Kakapo Labs employed a Raspberry Pi Pico W to make a gumball machine that uses ChatGPT to accept compliments instead of money. They’ve named it the Love Machine. Say something nice, and it dispenses a sweet treat right into your hand: definitely sounds like love to us.
Robust and reliable
It’s no fun if things don’t work! The newly added stepper motor, which triggers the original vending mechanism, needed to be powerful so the machine doesn’t jam up. The gumball machine itself (purchased for £75 on eBay) had been built to last, so no problems there with robustness. At the moment there’s no feedback to the Pico from the stepper motor or the vending mechanism; however, future upgrade ideas include a sensor on the shaft to detect when the motor jams, as well as a detector on the delivery chute to make sure that a capsule containing a treat has indeed been vended.
Yet soft and attractive
It was important for the Love Machine to look approachable, friendly, and appealing. Kakapo Labs sewed it a fluffy skirt, and also gave it a colour LED matrix heart covered with felt for that soft, diffuse light effect.
This first installation worked just fine. The team was able to leave the machine in a café for over a week without needing to visit in person to fix anything. The ability to update and debug via USB proved handy, because there was no need to disassemble the machine to fix software or make changes.
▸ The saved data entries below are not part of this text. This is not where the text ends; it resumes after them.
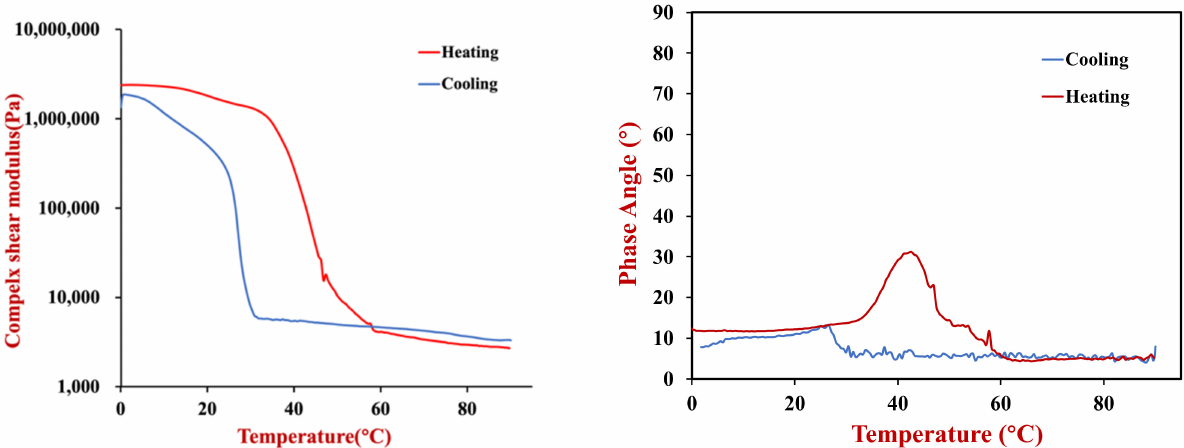
Figure 3. Temperature dependence of the complex shear modulus ( left ) and phase angle ( right ) of beef adipose tissue measured using dynamic shear rheometry (1 Hz, 0.1%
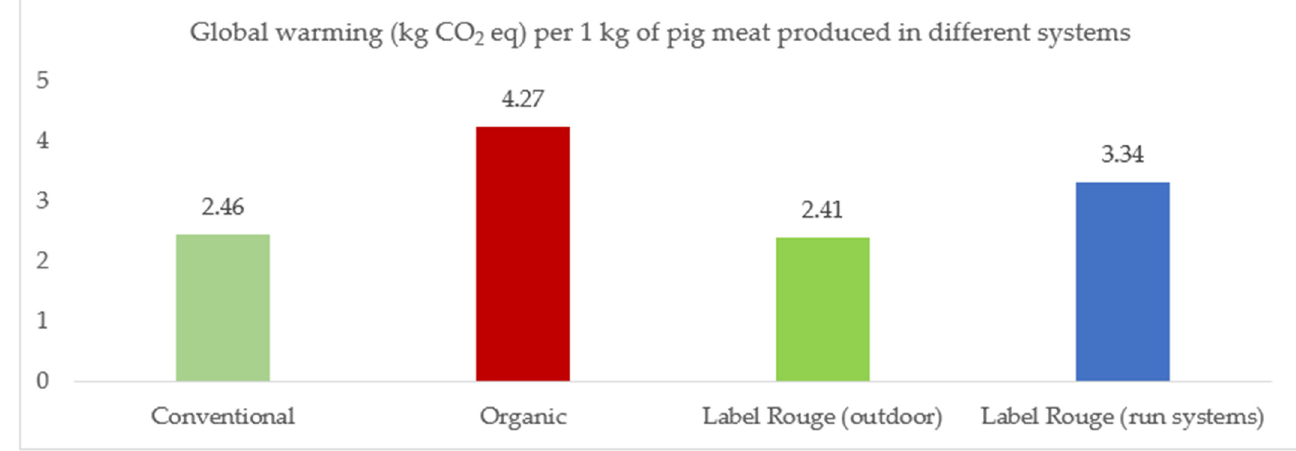
Figure 6. Terrestrial ecotoxicity per 1 kg Pig meat across organic, Label Rouge and Conventional systems: Data obtained from AGRIBALYSE ® database and computed using OpenLCA 1.10.2 [35,36]. Figure 7. Terrestrial Acidification per 1 kg Pig meat across organic, Label Rouge and Conventional systems: Data obtained from AGRIBALYSE ® database and computed using OpenLCA 1.10.2 [35,36]. The Label Rouge (national standard outdoor system) had the best performance across all the indicators compared to the organic system. The performance can be attributed to increased efficiency and resource utilisation across the conventional system. The results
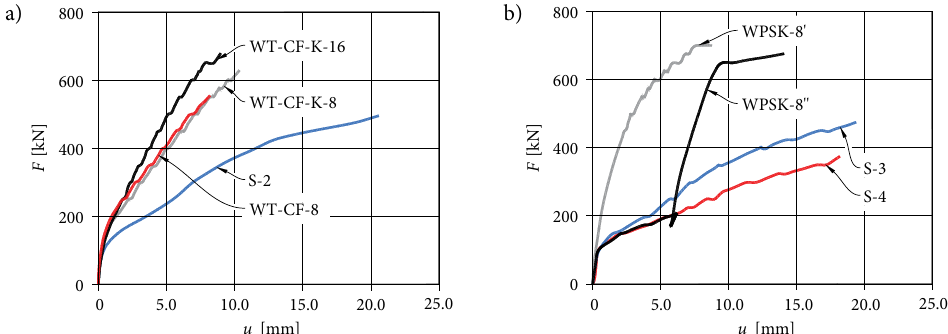
Figure 7. The relationship between load and the deflection of the specimens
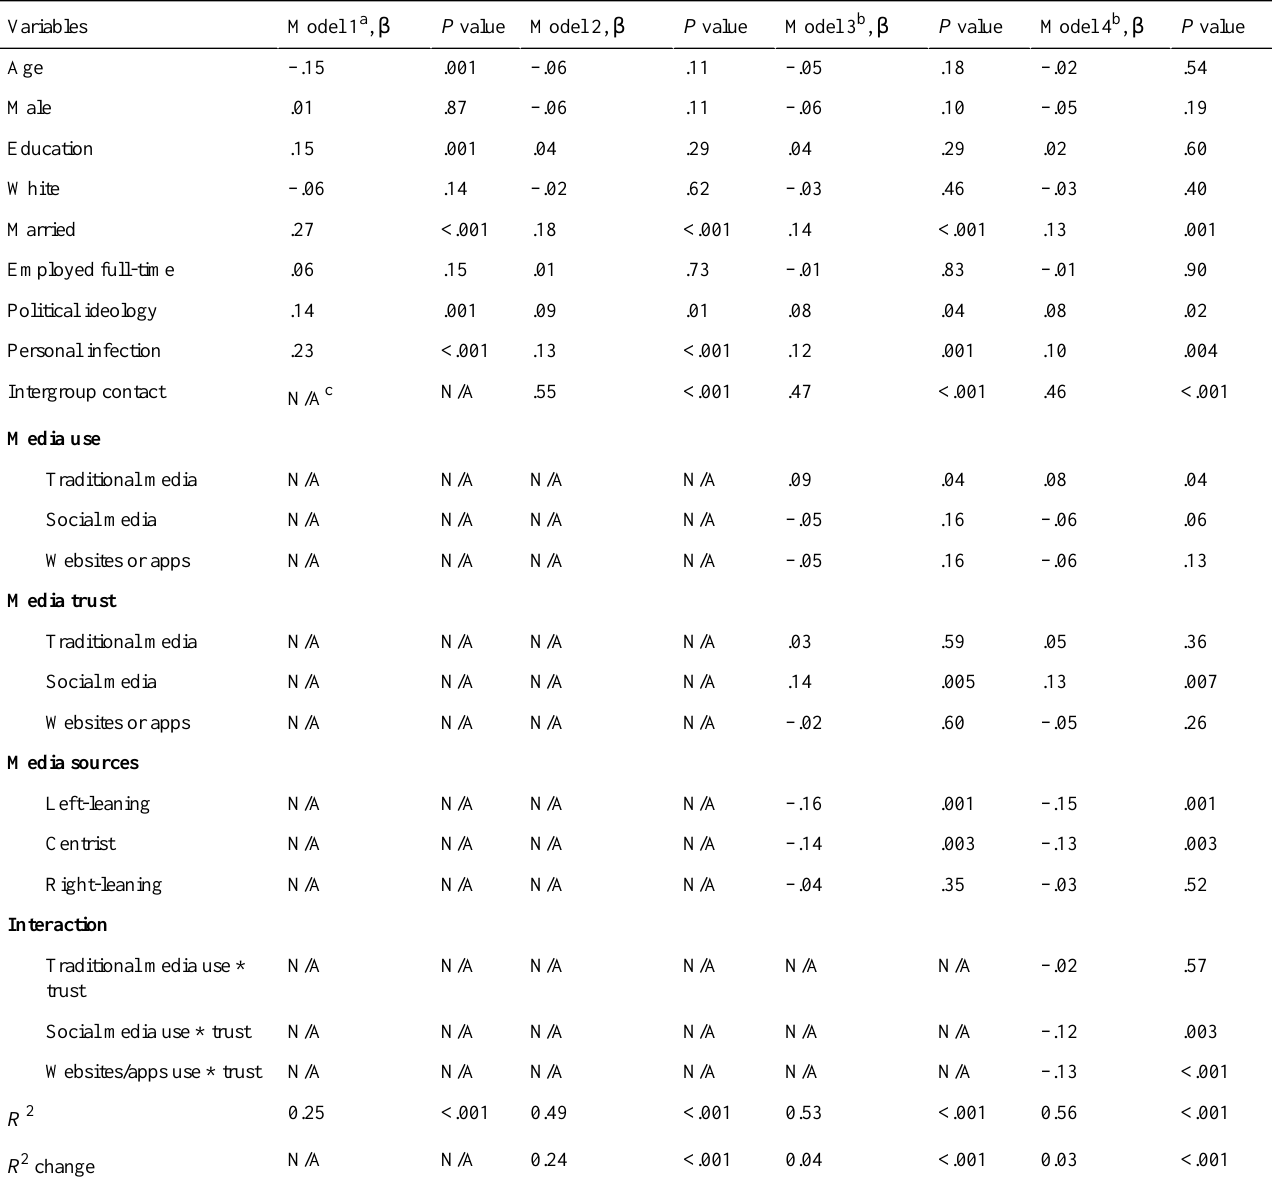
Table 3. Hierarchical regression analysis predicting prejudicial attitudes toward Asians since COVID-19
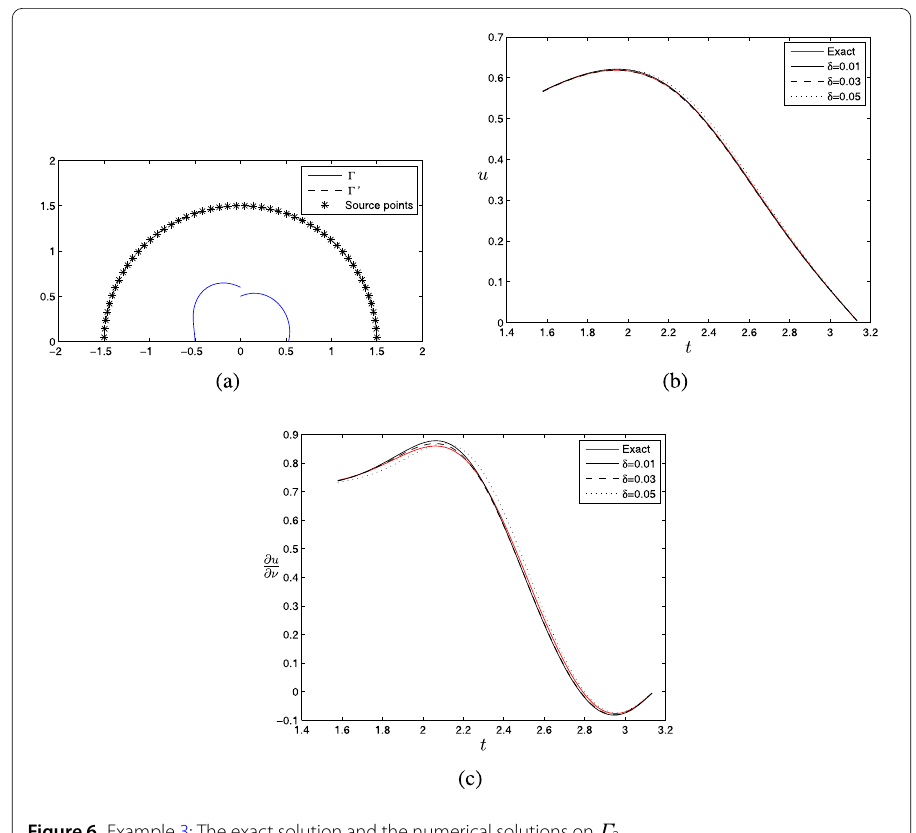
Figure 6 Example 3: The exact solution and the numerical solutions on Γ 2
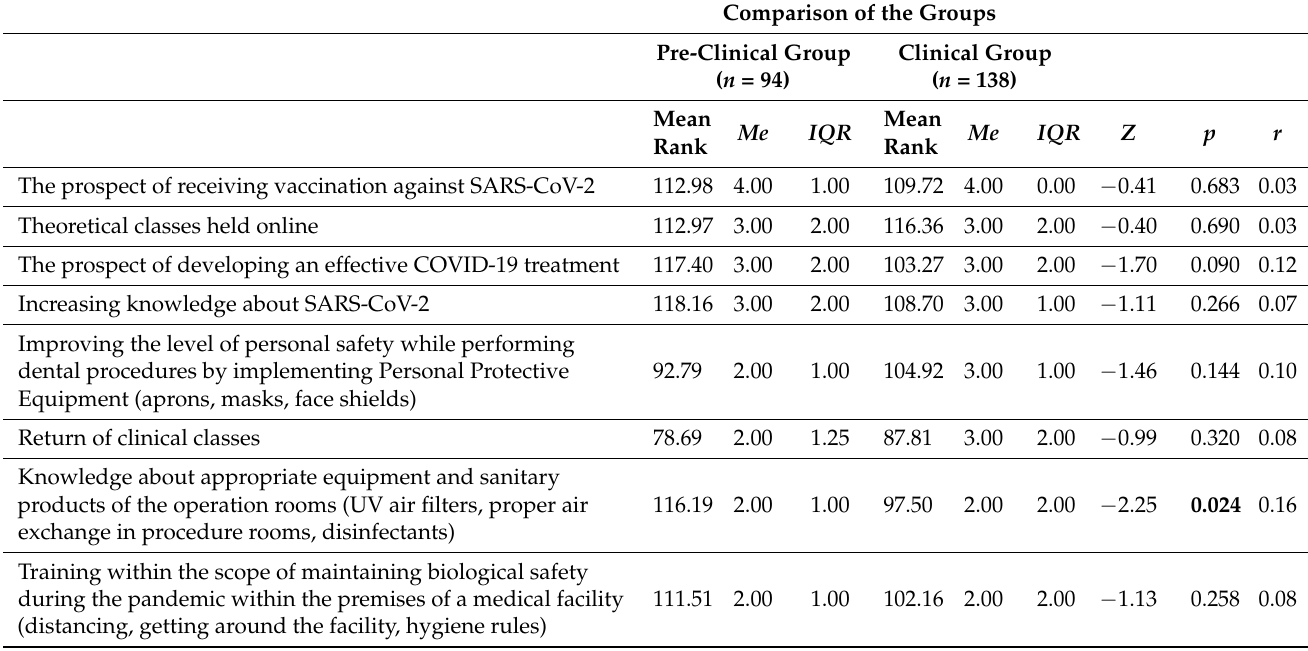
Table 4. U-Mann–Whitney test for comparison of implemented preventive activities on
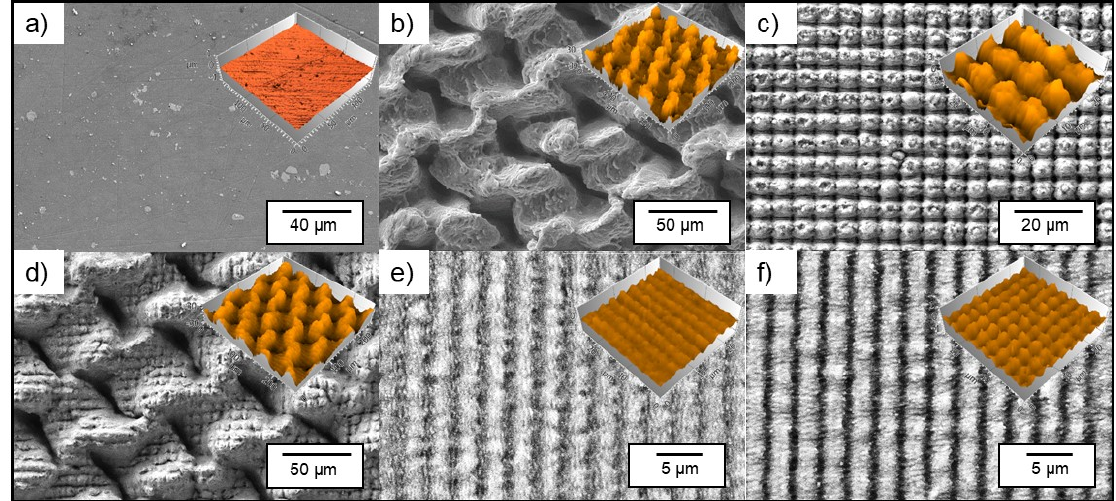
Figure 3. Scanning electron microscope images of ( a ) an untextured reference and of microstructures fabricated with ( b ) DLW for a 50 µm mesh-like structure using a laser fluence of 1.06 J/cm 2 , a scanning speed of 250 mm/s at a repetition rate of 30 kHz; ( c ) DLIP for a 7.0 µm pillar-like structure using a laser fluence of 1.93 J/cm 2 , a pulse-to-pulse overlap of 99% at a repetition rate of 10 kHz; ( d ) a combination of DLW and 7.0 µm DLIP for a multiscale structure; ( e ) DLIP for a 2.6 µm line-like structure and ( f ) DLIP for 2.6 µm cross-like structure using the same fluence, repetition rate, and overlap as for the 7.0 µm DLIP structures. The inserted confocal images provide an impression of the topography. The laser parameters are provided in the experimental section.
A placard explained the Love Machine’s intentions to passers-by:
Hello gorgeous, I’m a vending machine that accepts compliments instead of money. Say something nice to me and I will give you a treat! Just scan my QR code to start a conversation.
How does it work?
Users submit messages to the gumball machine via WhatsApp. ChatGPT is in charge of evaluating whether a message contains a compliment: if it does, the machine vends a chocolate.
Raspberry Pi Pico W is in the driving seat, with the code written in MicroPython. When the gumball machine starts up, Pico W attempts to connect to a wireless network; if that doesn’t work, it switches to AP (access point) mode which lets the team connect to it from a mobile device and provide it with the network name and password. The fact Pico W can do this was really handy for this build — it meant there was no need for the machine itself to have any display or keyboard. The team used the useful phew library from our friends at Pimoroni for this.
Once it has connected to a network, the Love Machine connects to an SSL WebSocket which receives commands from a cloud application Kakapo Labs has written. The cloud app handles communication with both the WhatsApp API and the ChatGPT API. They’re using Amazon API Gateway for this, which avoids the need to have a constantly running cloud server and keeps the cost low. The Pico W then does what it’s told through the WebSocket.
“You look like a red Cookie Monster, but in a nice way”
The cloud app asks ChatGPT to assess whether each WhatsApp message is a compliment, telling ChatGPT to give a one-word answer of “yes” or “no”. If the answer is yes, the app sends a command to vend a chocolate. And in case any message is not only uncomplimentary but especially rude, the app can reply with one of a selection of disparaging put-downs. The team calls these “Zingers”. Happily, though, it turns out that almost everyone is polite to the Love Machine.
When the Love Machine receives a command to vend, it sends a train of pulses to an EasyDriver stepper motor driver board. This activates the stepper motor. This, in turn, controls a bespoke laser-cut piece which replaces the original gear assembly that used to accept 20p pieces. Lastly, the laser-cut gear engages the original vending mechanism to release a chocolate.
Pico W also controls the LED matrix beneath the felt heart on the front of the machine. This is an Adafruit LED Backpack, which Pico W controls over I2C. The team wrote code to let them draw LED patterns with text, using “R” for red, “G” for green, and “.” for off.
The passion behind the project
Kakapo Labs focuses on builds that encourage positive interaction and play. They’re also keen to work on systems that bridge online activity and offline experience, so being able to squeeze Raspberry Pi boards into compact builds out in the real world works perfectly for them. In this build, Kakapo Labs wanted to showcase AI in a playful application, having seen lots of worried media stories about it replacing human jobs. Using WhatsApp here was a good fit with the chat-style interaction the team wanted, and meant they didn’t have to build a bespoke mobile user interface. Work smart, not hard!